The Brooksville City Council gets another chance this evening to extinguish a regressive fire protection fee and to pay for public safety through a more equitable property tax rate increase. The council should seize the opportunity.
The council is scheduled to consider several options for balancing its proposed budget and financing its Fire Department operations including a two-tired fire fee that charges every lot owner $106 and an additional 76 cents of tax per $1,000 of the taxable value of the structure on the land.
The fee is problematic. It unfairly provide a break to commercial interests and owners of more valuable lots while forcing all property owners to pay regardless of their lot's size, zoning or use. It unjustly shifts the tax burden to the owners of the most modest houses in the city, regardless of their ability to pay.

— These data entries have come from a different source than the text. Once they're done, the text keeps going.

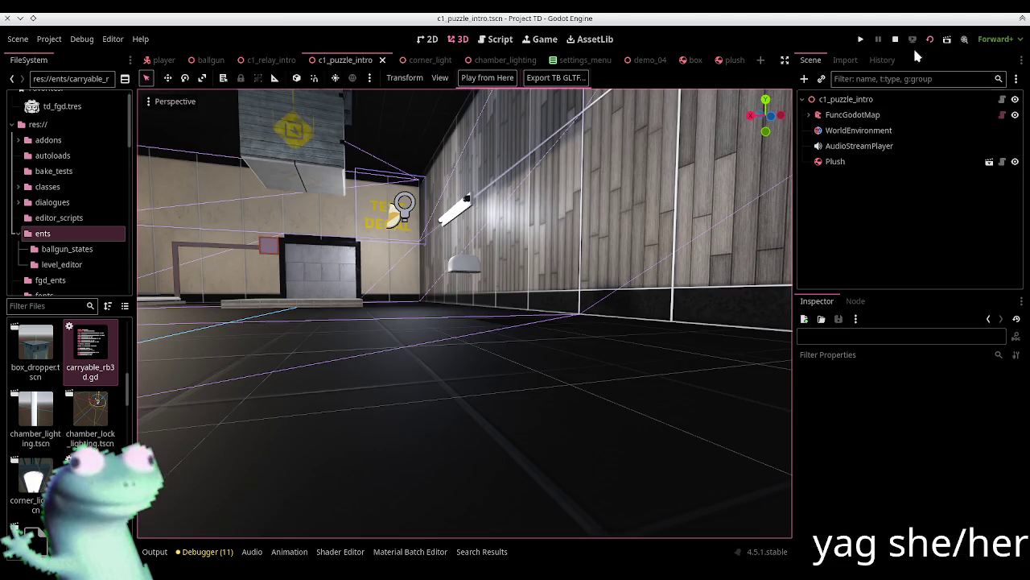
pyautogui.click(912, 39)
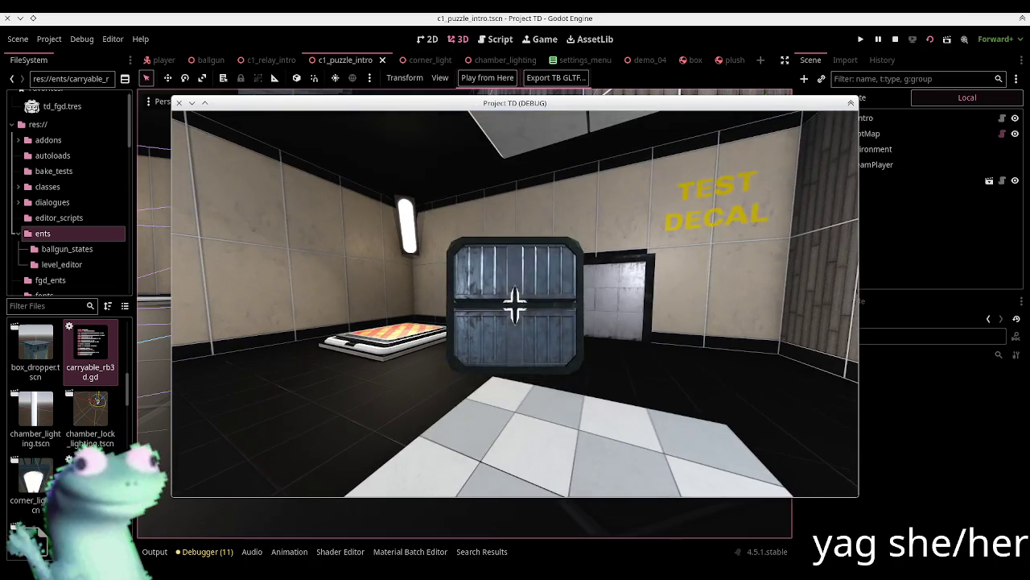
pyautogui.press('Escape')
pyautogui.click(515, 375)
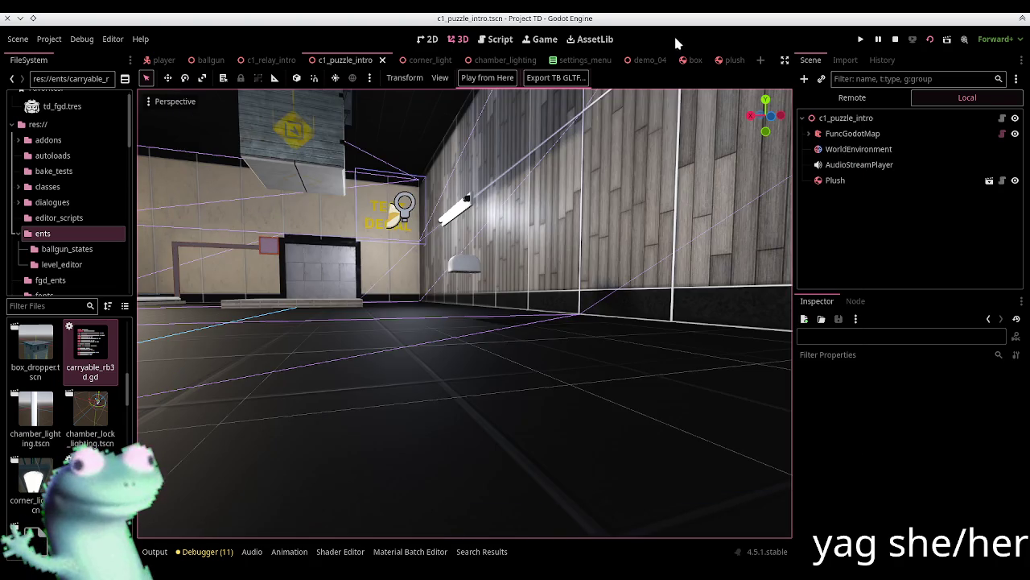
pyautogui.click(681, 60)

If the council adopts the full fee (intended to raise $600,000 annually), it also is expected to set the city property tax rate for the entire general fund budget at just under $6.59 per $1,000. Instead, the council should zero out the fee and adopt a property tax rate of $7.50 per $1,000 to pay for public safety and all city government operations in the general fund.
The council shouldn't shy away from this nearly 14 percent tax rate increase because it simply returns the millage to where it stood seven years ago. This is a bare-bones general fund budget that includes no capital investments, no raises and a workforce that is down 35 percent (30 people) since 2006. It mirrors the multiyear decline of the city's tax rolls that have plunged more than $100 million or 28 percent.
In other words, even with a 14 percent tax rate increase, typical property owners still will be paying less in city taxes in the coming year than they did in 2006 because of declining real estate values.
However, increasing costs in the budget include the retirement plan contributions for public safety workers. The obligation for the Fire Department is $240,000 and City Manager Jenenne Norman-Vacha recommended the council set aside $50,000 in the coming year for future contributions for retiring police officers.
Scrapping the fire fee for a more equitable property tax system should be just the first order of business for the council. Figuring out if Brooksville can account for the long-term solvency of its public safety departments — and the willingness of taxpayers to pay for those city services — is a much broader issues that must be addressed in the near future.